- Problem requirements -
Please copy out all of the records below word for word, leaving out the pictures.
*** Supplied data ***
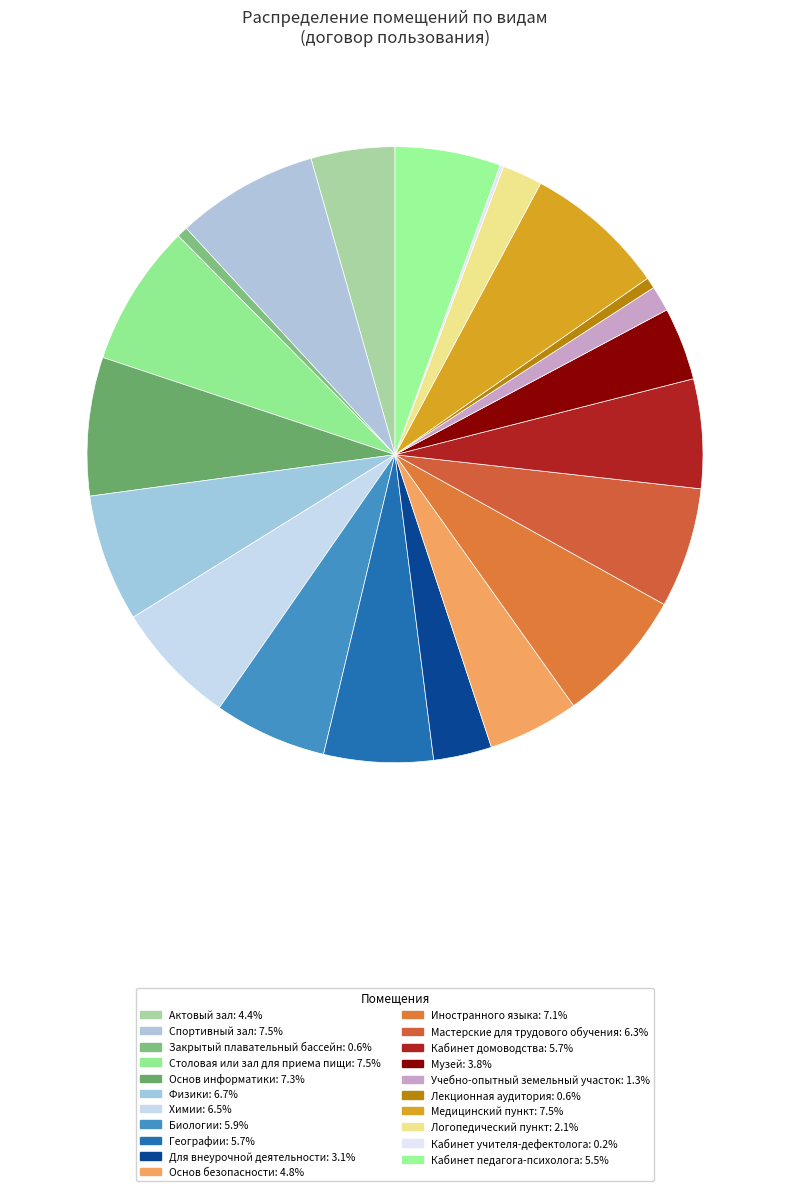

How many slices are in this pie chart?

21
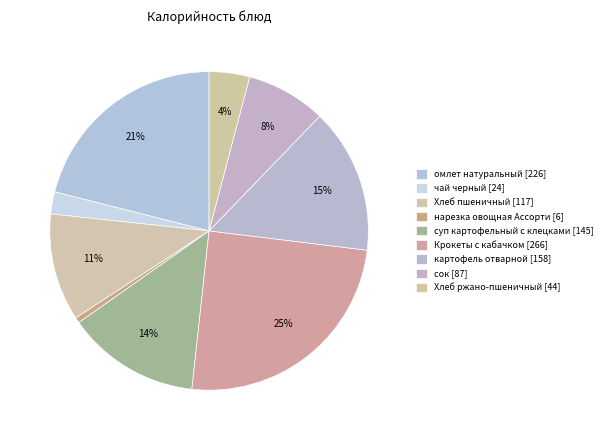

How many slices are in this pie chart?

9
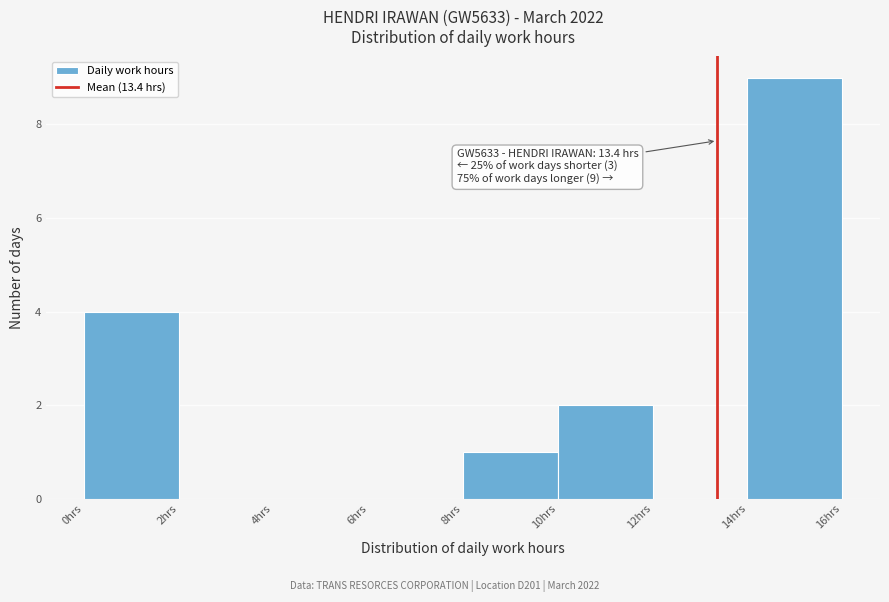

Over which range of the x-axis is the bar tallest?

14 to 16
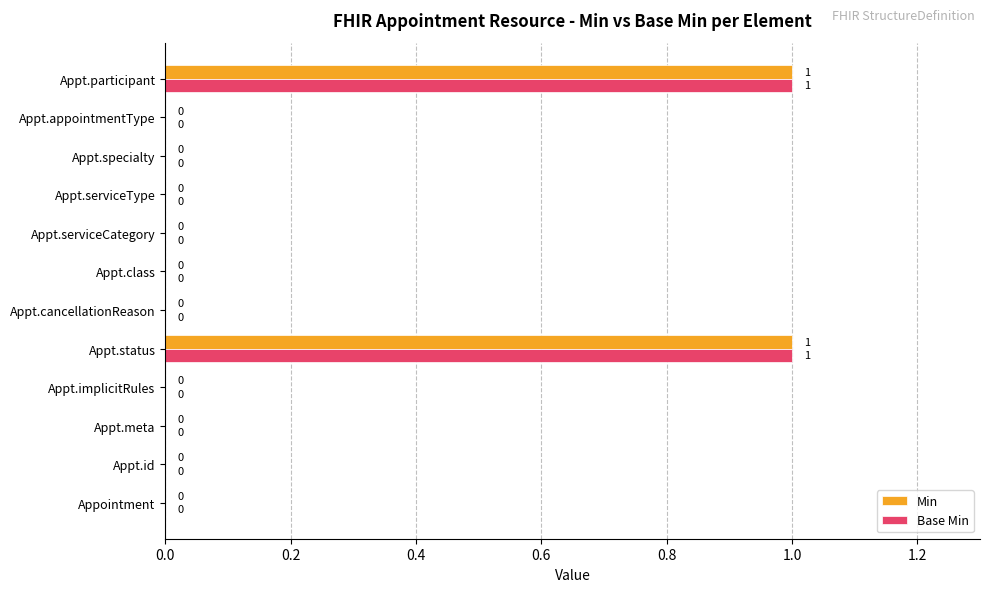

How many Base Min values are between 0 and 1?

12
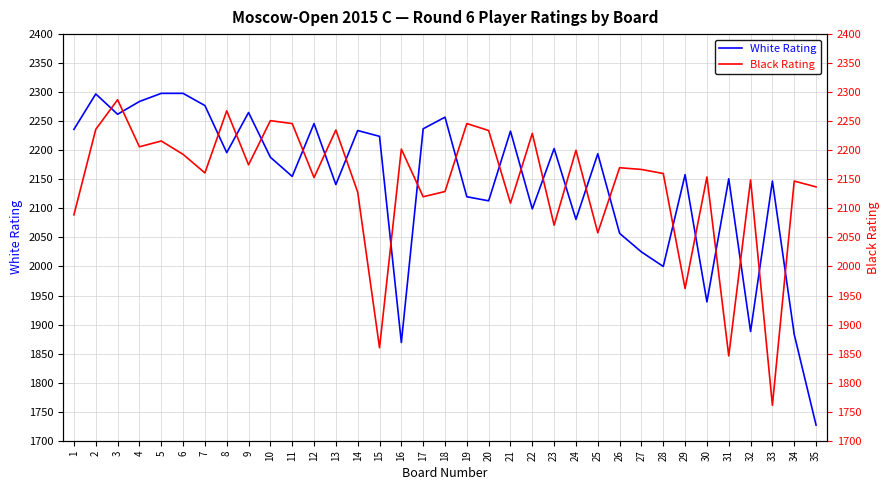

What is the difference between the second highest and second lowest values in the White Rating series?

429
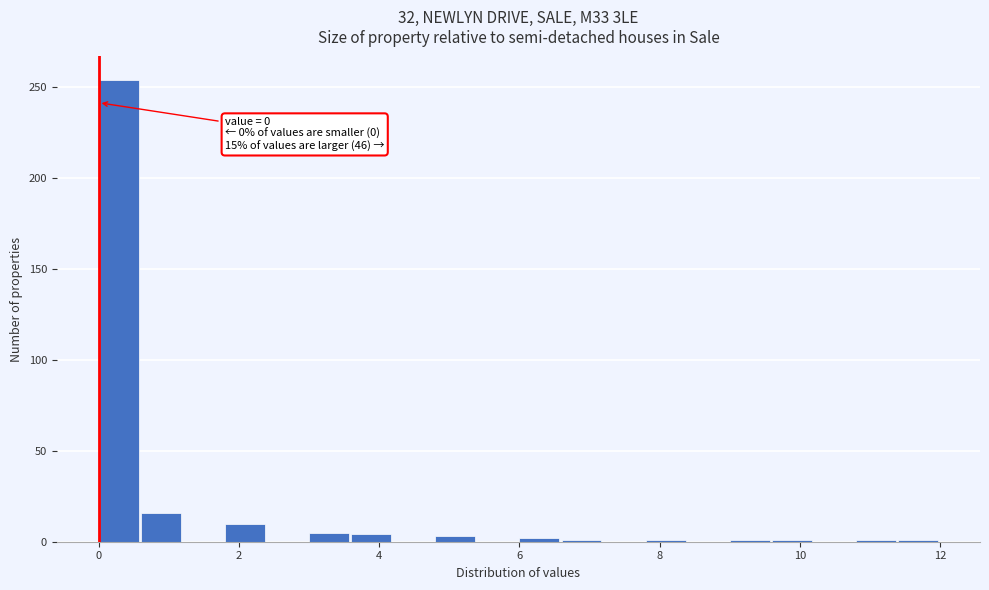

Around what value on the x-axis is the tallest bar? Give the approximate position of its centre, as read against the axis.

0.2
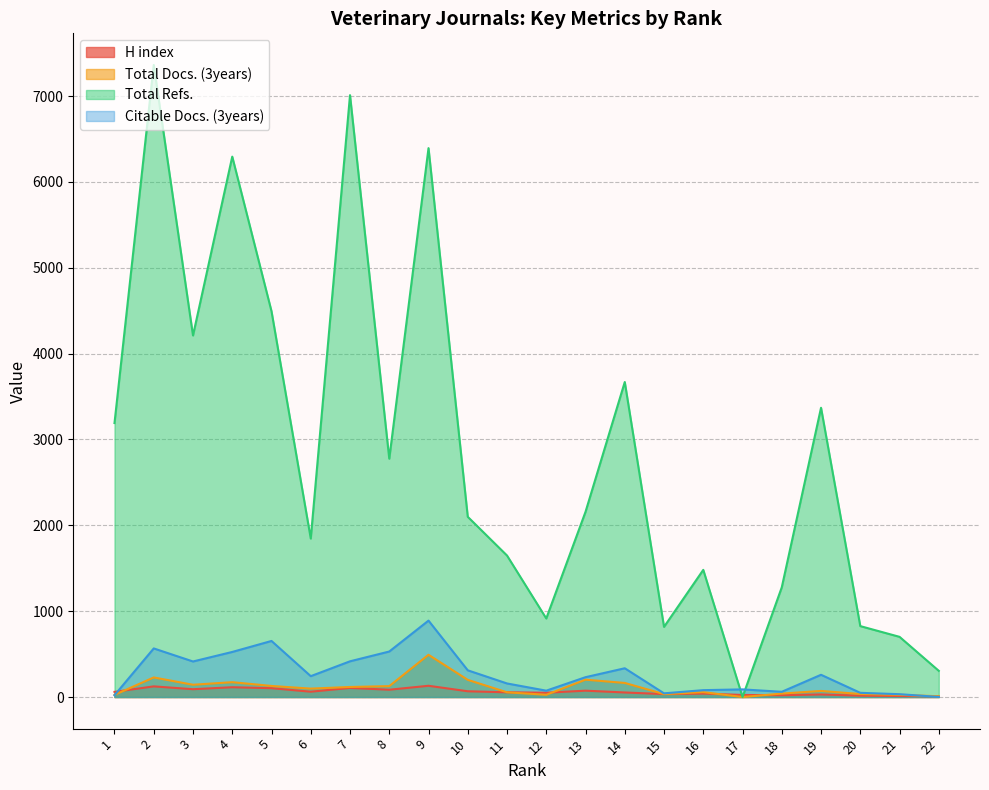

How many times do Total Docs. (3years) and H index cross each other?

4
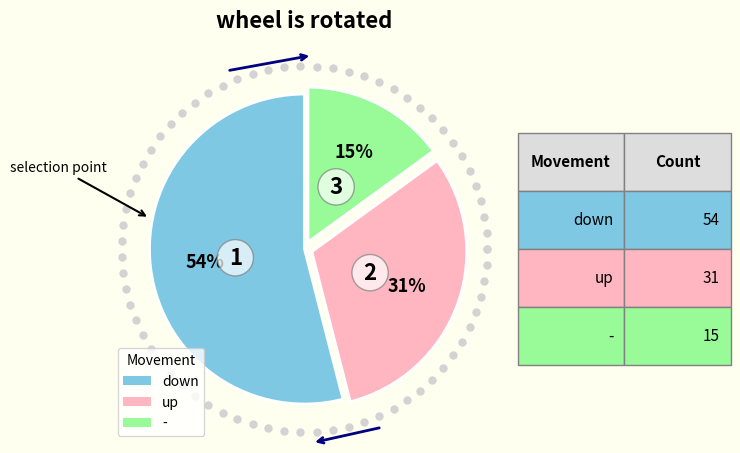

To the nearest percent, what percentage of the pie is down?

54%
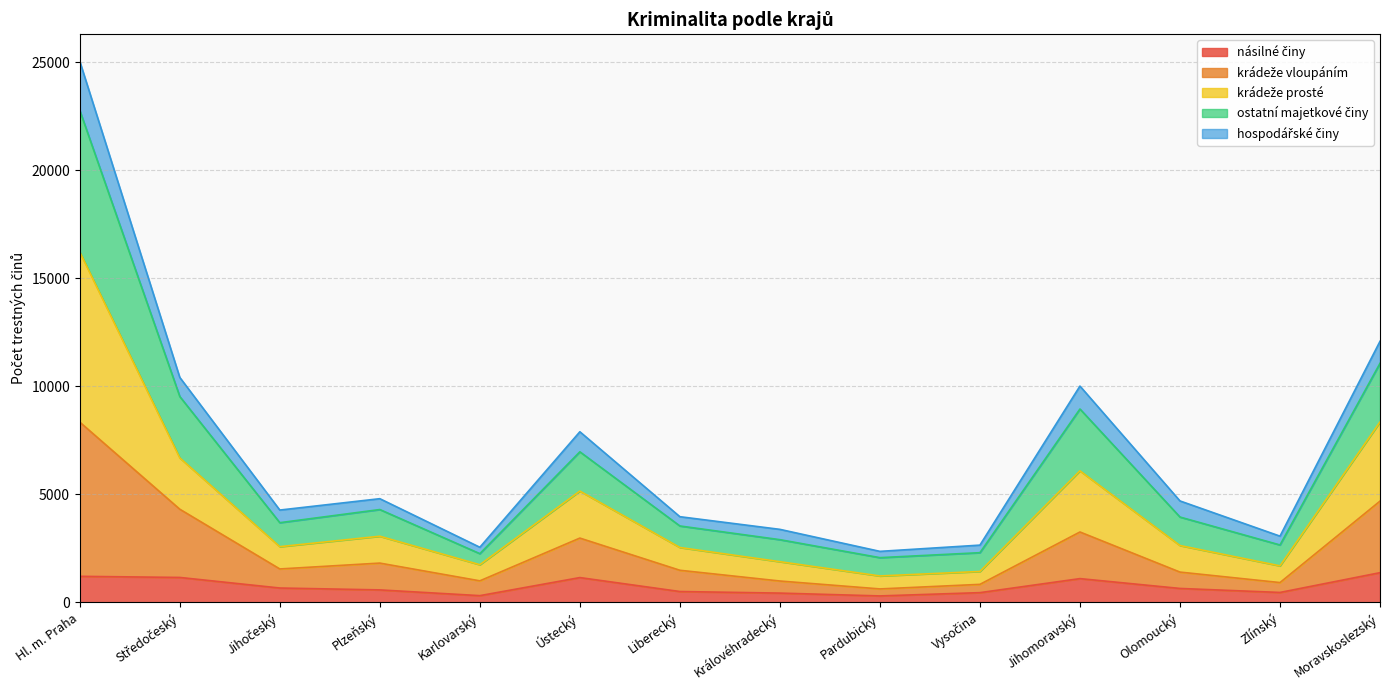

At which category is the sum across all series the highest?

Hl. m. Praha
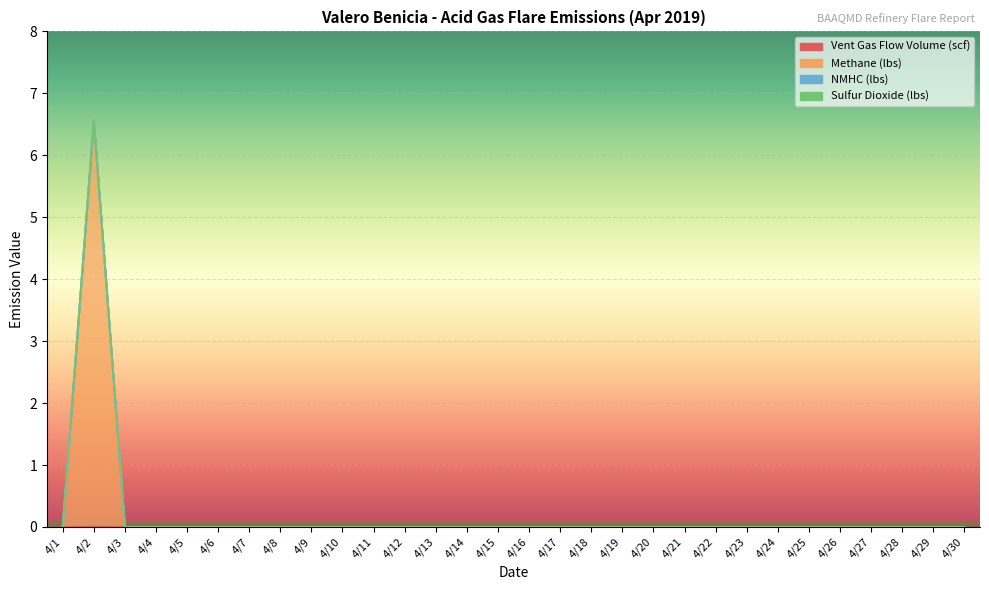

True or false: Methane (lbs) and Vent Gas Flow Volume (scf) intersect in this chart.

False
***
- Task solution -
How many slices are in this pie chart?

21

How many slices are in this pie chart?

9

Over which range of the x-axis is the bar tallest?

14 to 16

How many Base Min values are between 0 and 1?

12

What is the difference between the second highest and second lowest values in the White Rating series?

429

Around what value on the x-axis is the tallest bar? Give the approximate position of its centre, as read against the axis.

0.2

How many times do Total Docs. (3years) and H index cross each other?

4

To the nearest percent, what percentage of the pie is down?

54%

At which category is the sum across all series the highest?

Hl. m. Praha

True or false: Methane (lbs) and Vent Gas Flow Volume (scf) intersect in this chart.

False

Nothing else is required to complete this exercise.